### The problem
Each line in the material below, starting at the one with "pyautogui.click(949, 36)" and ending at the one with "# Open gear_track.gd, review", is to be reproduced exactly; no picture is to be copied.

### Exercise inputs
[Start of section]

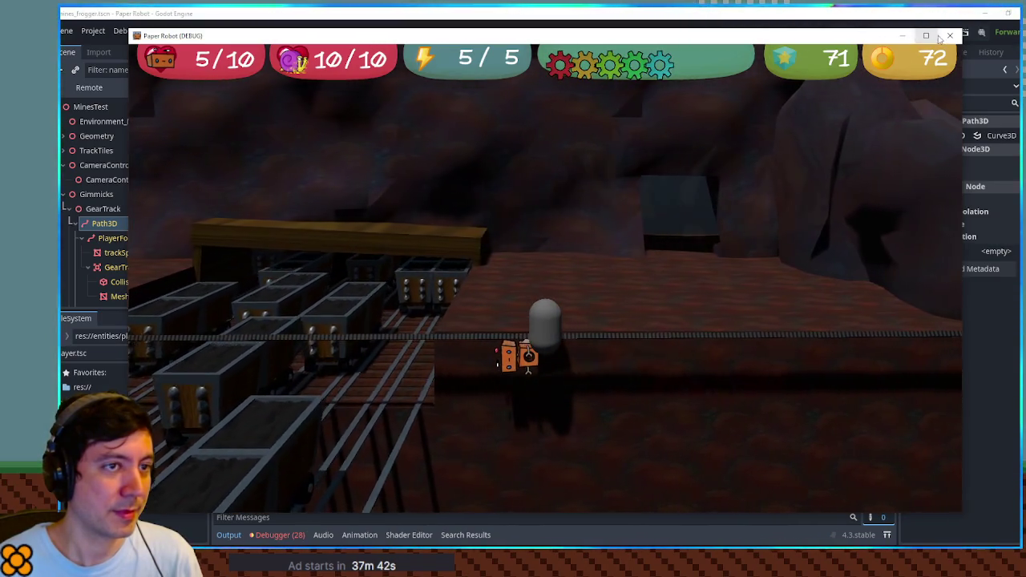
# Close the Paper Robot debug window after testing the gear track.
pyautogui.click(949, 36)
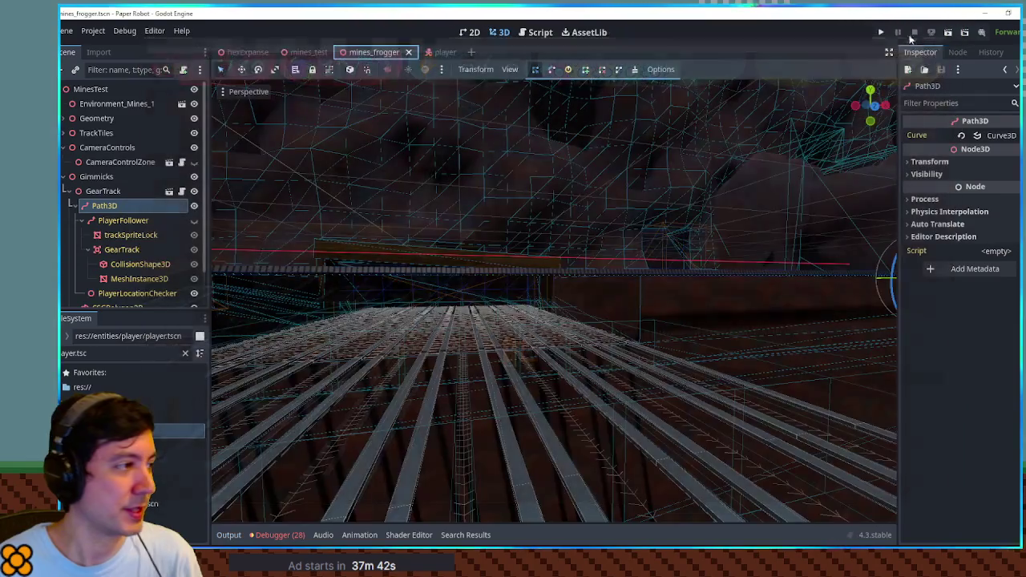
# Hide the capsule MeshInstance3D in the player scene and save it.
pyautogui.click(443, 52)
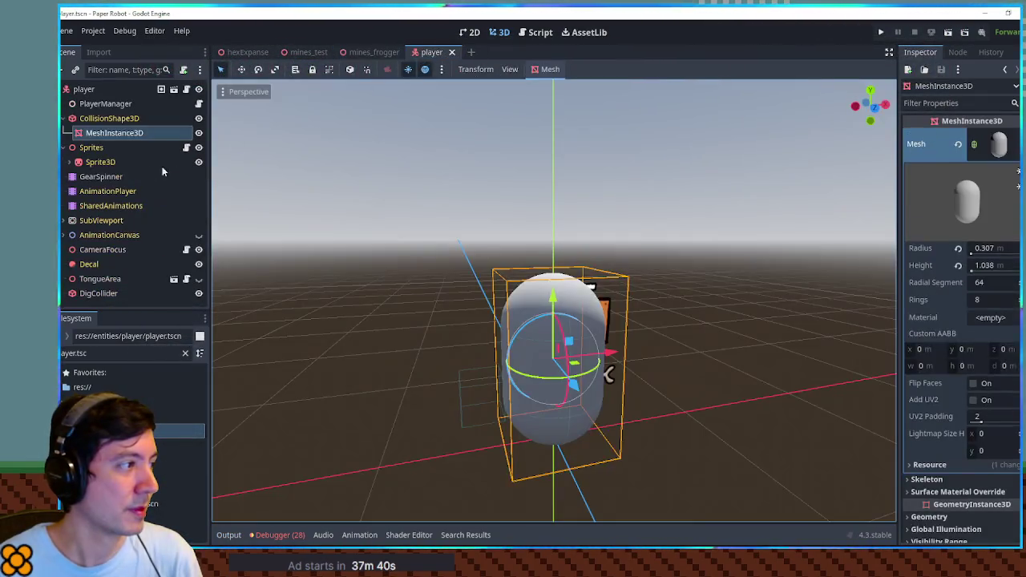
pyautogui.click(198, 133)
pyautogui.press('ctrl+s')
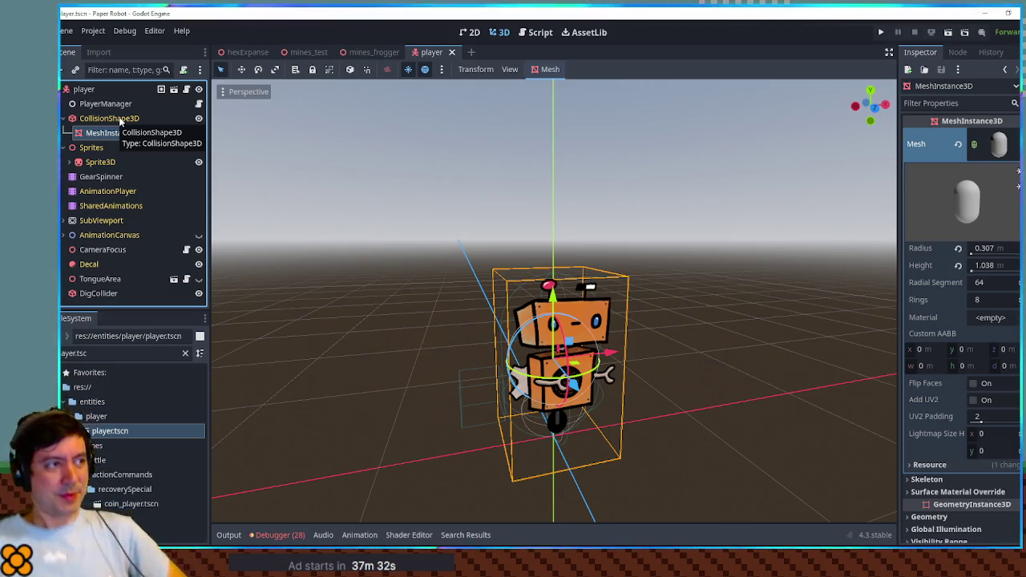
# Open gear_track.gd, review the sprite rotation override on line 62, and save the script.
pyautogui.click(536, 33)
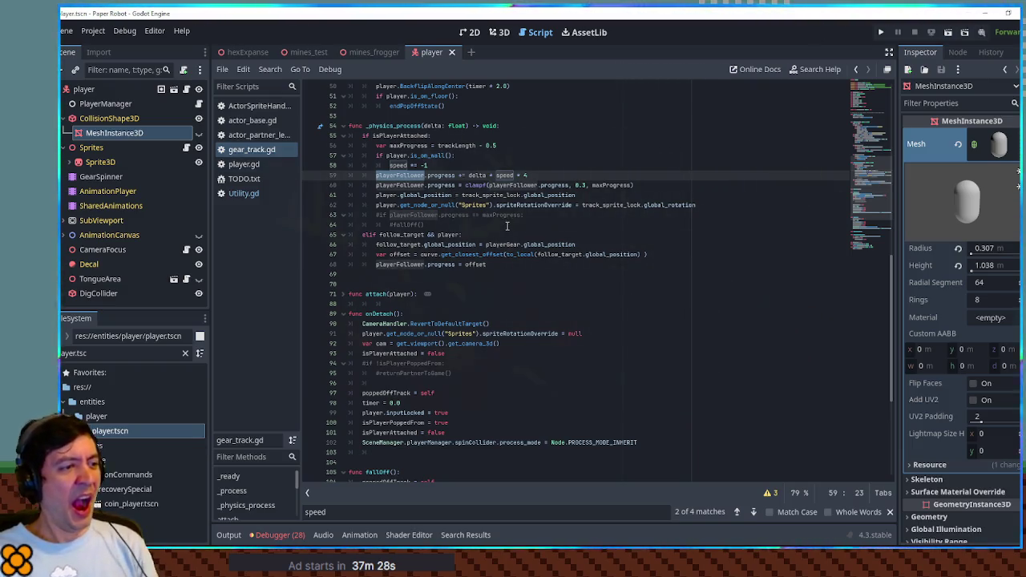
pyautogui.scroll(1, 508, 226)
pyautogui.scroll(1, 508, 226)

[End of section]

### Solution to the problem
pyautogui.click(949, 36)
# Hide the capsule MeshInstance3D in the player scene and save it.
pyautogui.click(443, 52)
pyautogui.click(198, 133)
pyautogui.press('ctrl+s')
# Open gear_track.gd, review the sprite rotation override on line 62, and save the script.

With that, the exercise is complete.